Pocahontas: Not free, but worth it

January 17, 2013 · 3 minute read

A beaver lodge is among the treasures Pocahontas State Park offers.

Pocahontas State Park was established in 1946 but was administratively combined with the surrounding state forest in 1989, making it the largest park within the state system. Nearly 60 miles of interconnecting old logging roads and pathways are now designated as hiking, biking, and horseback riding trails (open to the latter two in varying degrees), with some of the routes wide and level, and others narrow, less used, and somewhat challenging.

Being so close to the large populations of Richmond and Petersburg, the park is often viewed by its neighbors as more of a municipal than state park. However, unlike most city parks, there is a fee to visit Pocahontas (it’s called a parking fee, but you have to pay to enter). I’m sure many of you, including RichmondOutside.com webmasters, may disagree, but I have always felt it unfair that you and I, the owners of the parks, have to pay to visit them. I know there are the arguments that parks need the money to be maintained, that benefactors of the facilities should pay for their upkeep, and so on. Yet, it is these fees that can discourage the very people that the parks are trying to attract, especially those on a limited income. And yes, I know some of you are going to say that the parking fee for Pocahontas is only $5 a day on weekends. But if Virginia’s neighbor, West Virginia, a state that certainly has fewer financial resources, does not impose a fee to enjoy the vast majority of its parks, cannot the Commonwealth also afford this little bit of benevolence?

Now that my little rant is done, I do want to say: Try not to let this matter of fees keep you from visiting the state parks, including Pocahontas. Laurie and I went there this past fall and had a great time hiking one of the main pathways, the 2.5-mile trail that encircles Beaver Lake. 

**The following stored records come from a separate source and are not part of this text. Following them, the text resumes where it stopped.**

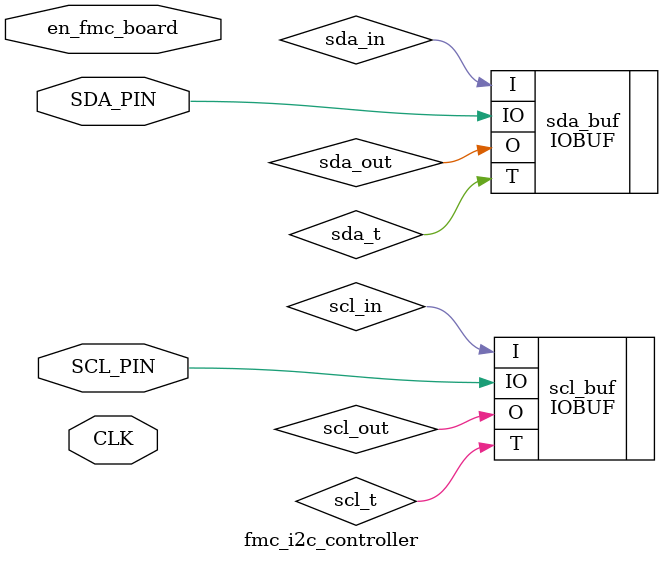
<source format=sv>
`resetall
`timescale 1ns / 1ps
`default_nettype none
module fmc_i2c_controller(
    input wire CLK,
    input wire en_fmc_board,
    inout wire SCL_PIN,
    inout wire SDA_PIN
);

    //3 Wires used for SCL and SDA
    wire scl_in, scl_out, scl_t;
    wire sda_in, sda_out, sda_t;
    //Create I/O Buffer For SCL PIN
    IOBUF scl_buf(
        .O(scl_out),
        .I(scl_in),
        .IO(SCL_PIN),
        .T(scl_t)
    );
    //Create I/O Buffer 
    IOBUF sda_buf(
        .O(sda_out),
        .I(sda_in),
        .IO(SDA_PIN),
        .T(sda_t)
    );

endmodule
`resetall

    //     //I2C addresses of Slave modules of FMC484
    // localparam[6:0]
    // SI5338B_ADR   = 7'b1110000,
    //  //Wether you are talking to Module A or B is determ by selection bit of CLPD
    // QSFP_MOD      = 7'b1010000;    
    // //CLPD has various
    
</source>
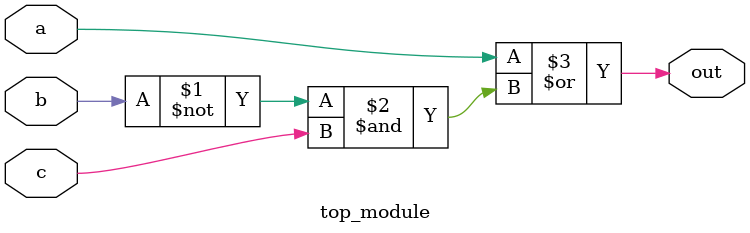
<source format=sv>
module top_module(
    input a, 
    input b,
    input c,
    output out
);

    // Sum of Minterms: out = a + b'c

    assign out = a | (~b & c);

endmodule

</source>
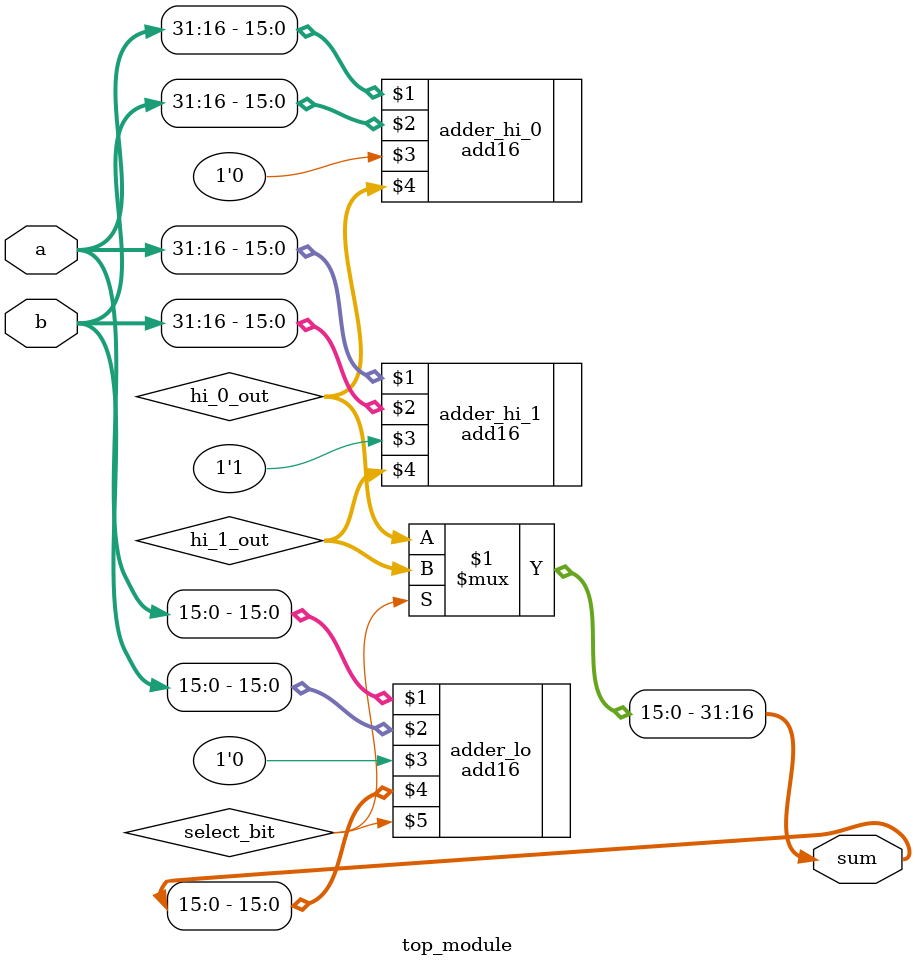
<source format=v>
module top_module(
    input [31:0] a,
    input [31:0] b,
    output [31:0] sum
);
    wire [15:0] hi_0_out, hi_1_out;
	wire select_bit;
    
    add16   adder_lo( a[15:0],  b[15:0],  1'b0, sum[15:0], select_bit );
    add16 adder_hi_0( a[31:16], b[31:16], 1'b0, hi_0_out, );
    add16 adder_hi_1( a[31:16], b[31:16], 1'b1, hi_1_out, );
    assign sum[31:16] = (select_bit)?hi_1_out:hi_0_out;
    
endmodule

</source>
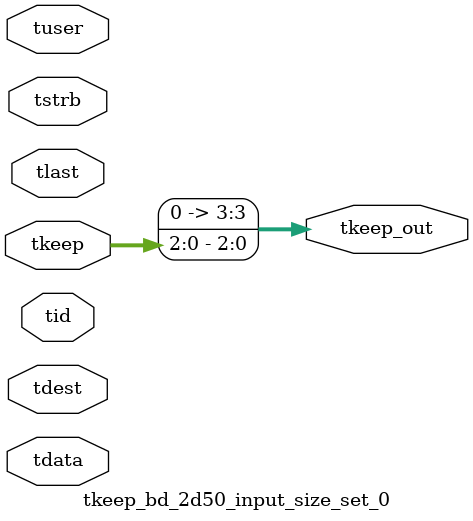
<source format=v>


`timescale 1ps/1ps

module tkeep_bd_2d50_input_size_set_0 #
(
parameter C_S_AXIS_TDATA_WIDTH = 32,
parameter C_S_AXIS_TUSER_WIDTH = 0,
parameter C_S_AXIS_TID_WIDTH   = 0,
parameter C_S_AXIS_TDEST_WIDTH = 0,
parameter C_M_AXIS_TDATA_WIDTH = 32
)
(
input  [(C_S_AXIS_TDATA_WIDTH == 0 ? 1 : C_S_AXIS_TDATA_WIDTH)-1:0     ] tdata,
input  [(C_S_AXIS_TUSER_WIDTH == 0 ? 1 : C_S_AXIS_TUSER_WIDTH)-1:0     ] tuser,
input  [(C_S_AXIS_TID_WIDTH   == 0 ? 1 : C_S_AXIS_TID_WIDTH)-1:0       ] tid,
input  [(C_S_AXIS_TDEST_WIDTH == 0 ? 1 : C_S_AXIS_TDEST_WIDTH)-1:0     ] tdest,
input  [(C_S_AXIS_TDATA_WIDTH/8)-1:0 ] tkeep,
input  [(C_S_AXIS_TDATA_WIDTH/8)-1:0 ] tstrb,
input                                                                    tlast,
output [(C_M_AXIS_TDATA_WIDTH/8)-1:0 ] tkeep_out
);

assign tkeep_out = {tkeep[2:0]};

endmodule


</source>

There’s an observation deck near the start of the trail that let us look upon the thousands of water lilies crowding the surface. Pawpaw trees and sensitive ferns grew near the pathway as it crossed a number of footbridges. While the spores of many ferns develop on the bottom part of their leaves, those of the sensitive fern grow upon a separate, fertile frond. Making use of another observation platform, we watched a couple of ducks paddling around and an egret trawling the water for a meal.

A few hundred feet later, a boardwalk delivered us across a wet area where ironwood and beech trees inhabit the moist soil. Sadly, the beeches were marred by the inevitable graffiti and love messages that thoughtless people just seem unable to refrain from carving into the bark. The small brown balls we found on the ground were the fruits of the sycamore tree. Made up of numerous tiny nuts covered in tufts of hair, the balls come apart as the temperatures cool in the winter months.

I was happy to see that two of the things I always look for when near a lake or pond in Virginia were here at Pocahontas. The first was a beaver lodge. Constructed primarily of sticks, mud, and leaves, the inside of a beaver’s lodge, which is above the water’s surface, is lined with soft grasses and shredded bark. A small hole in the top lets fresh air in. If you are here in early morning or early evening, and if you are lucky, you might spot one of these rodents swimming toward you or scurrying rather clumsily across the land.

The second thing I always look for appeared just a few moments before the hike came to an end—an osprey in search of food circling twenty feet above us. The male osprey brings a fish back to the female to feed the couple’s young. This can be hard work as each fledgling requires two pound of flesh per day to develop into a healthy adult.

So…even though I don’t particularly like the idea of a state park fee, I didn’t let it stop me from enjoying the natural beauty they offer… and I hope it doesn’t stop you, either.


Please note: A portion of this description is adapted from 50 Hikes in Southern Virginia, available through www.habitualhiker.com.

Getting there: Take I-95 Exit 62 about midway between Richmond and Petersburg. Follow VA 288 west for approximately 7 miles, turn left onto VA 10, and make a right onto VA 655 in an additional 1.3 miles. Bear right into the park on VA 780 in another 4.2 miles. Continue along the main park road and turn left 1.8 miles later to leave your car in the lot next to the CCC Museum.